Si l’aide d’urgence péjore la vie des requérants déboutés, les personnes vulnérables en subissent de plein fouet les effets dévastateurs, comme nous le montre l’article du Dr Pablo Sanchez-Mazas, médecin psychiatre-psychothérapeute à Appartenances (centre de formation, de prévention, de recherche et de consultations psychologiques pour personnes migrantes) à Genève. (réd.)

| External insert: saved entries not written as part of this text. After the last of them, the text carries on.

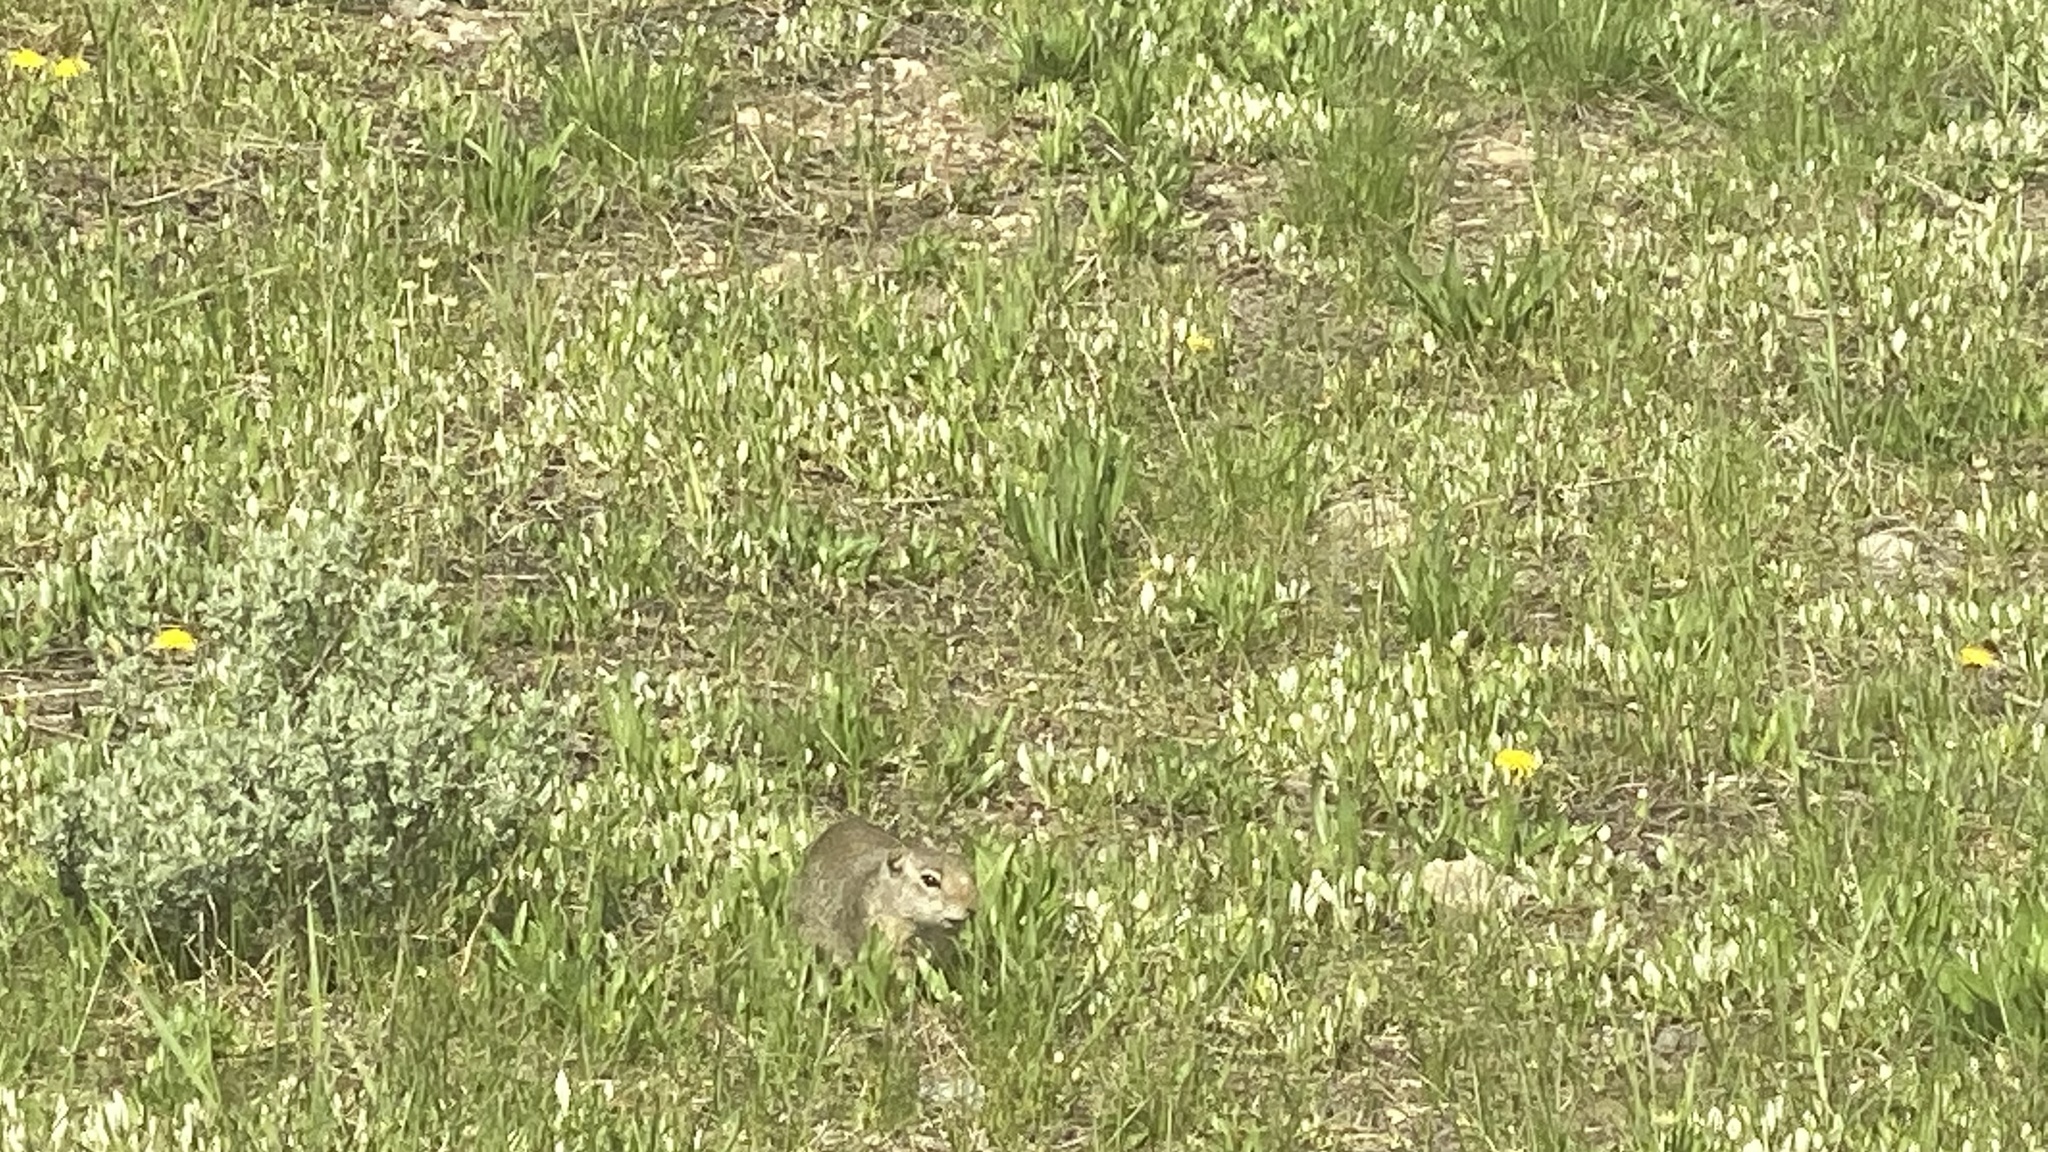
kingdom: Animalia
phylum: Chordata
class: Mammalia
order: Rodentia
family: Sciuridae
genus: Urocitellus
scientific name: Urocitellus armatus
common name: Uinta ground squirrel
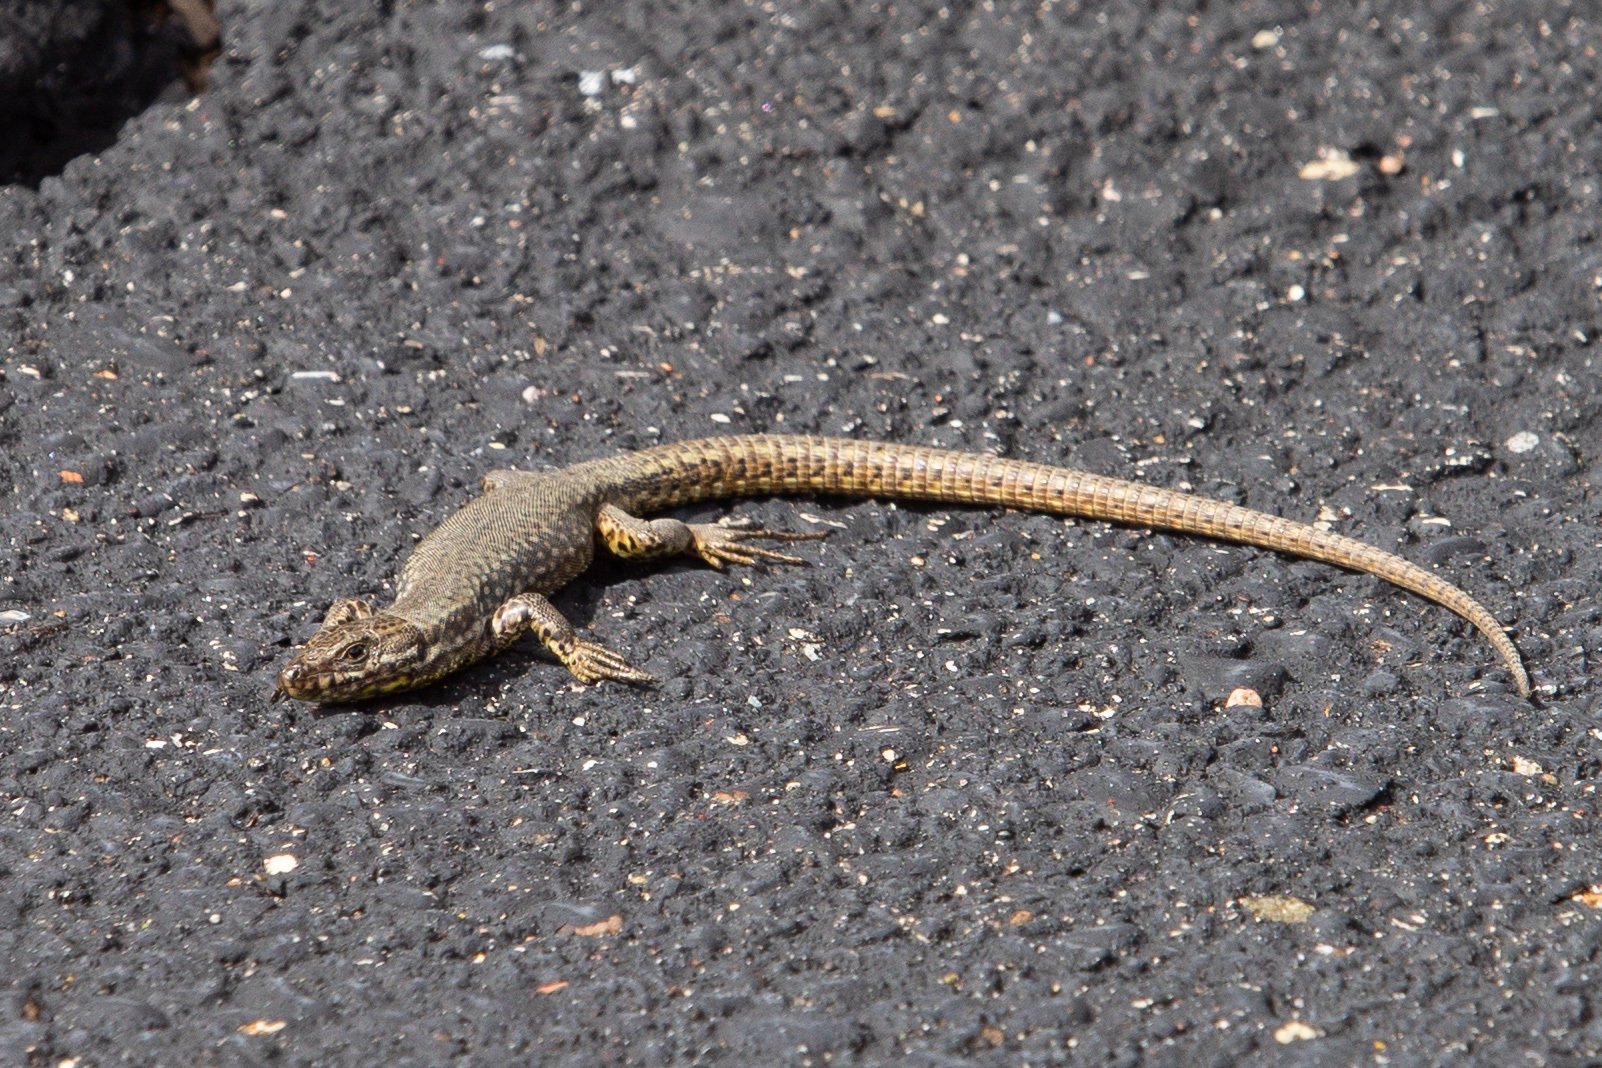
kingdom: Animalia
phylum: Chordata
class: Squamata
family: Lacertidae
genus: Podarcis
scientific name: Podarcis muralis
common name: Common wall lizard
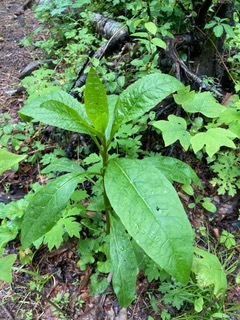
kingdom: Plantae
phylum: Tracheophyta
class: Magnoliopsida
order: Caryophyllales
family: Phytolaccaceae
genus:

Il s’agit d’un patient d’une trentaine d’année d’origine de l’ex-Yougoslavie en suisse depuis deux ans et demi, suivi dans le cadre de la consultation psychiatrique de l’Association Appartenances depuis une année. Lorsqu’il nous est adressé, il présente un tableau typique d’état de stress post-traumatique consécutif à son vécu durant la guerre; il est extrêmement anxieux, transpirant de tension, effarouché, figé. Il ne s’exprime que laconiquement avec une voix sans teint. Sa pensée est complètement obnubilée et envahie par des reviviscences de scènes d’agression et de persécution. Il se plaint de douleurs multiples, troubles du sommeil et cauchemars récurrents. Il est déprimé et passe le plus clair de son temps à errer des heures durant au bord du lac seul, en retrait de toute vie sociale et en particulier de sa communauté.

Un encadrement rassurant

Dans le cadre de sa demande d’asile et en rapport à la vulnérabilité psychique qu’il présente, il bénéficie d’un soutien psychologique et psychopharmacologique ainsi que d’un aménagement de ses conditions d’habitation; une chambre individuelle lui est octroyée, seul lieu où il se sente véritablement à l’abri et en sécurité. Grâce aux sollicitations répétées du réseau constitué autour de lui, médecin, infirmière et assistant social, il gagne progressivement confiance et se mobilise: il suit désormais quelques heures de cours de français hebdomadaires et investi des activités de jardinage qui organisent ses journées. Il reste toujours farouche et en retrait parfois hors de la réalité mais il s’ouvre à un quotidien plus structuré. Ces activités et ces liens sont, dira-t-il, ses seuls repères de confiance pour se reconstruire.

Retour en arrière

Dans ce terrain psychologiquement vulnérable, le passage à l’aide d’urgence a totalement déstabilisé et pour ainsi dire réduit à néant les fragiles équilibres et structurations atteints jusqu’ici par ce patient. En quelques semaines, il est redevenu l’homme traqué, insécure, phobique et tourné sur lui-même qu’il était une année auparavant; il n’a de cesse de se figurer son arrestation imminente par la police. Il se cloître à l’affût dans sa chambre et se méfie de tous. Son irritabilité et son agressivité jusque là contenues, sont à nouveau à fleur de peau. Plus grave, des reviviscences de persécution et de violence ont refait apparition et il s’est armé d’un couteau pour se défendre. En l’état, l’évolution psychique du patient est fortement compromise et un traitement intensif a dû lui être proposé depuis plusieurs semaines. L’impossibilité de restructurer son cadre, l’inactivité et le contexte de vie, confiné au foyer où se concentrent par ailleurs progressivement une multitude de situations similaires, aggravent ses sentiments d’insécurité et d’exclusion. Ces conditions créent pour certains les conditions propices à l’émergence de crise psychosociale sévères et de violence.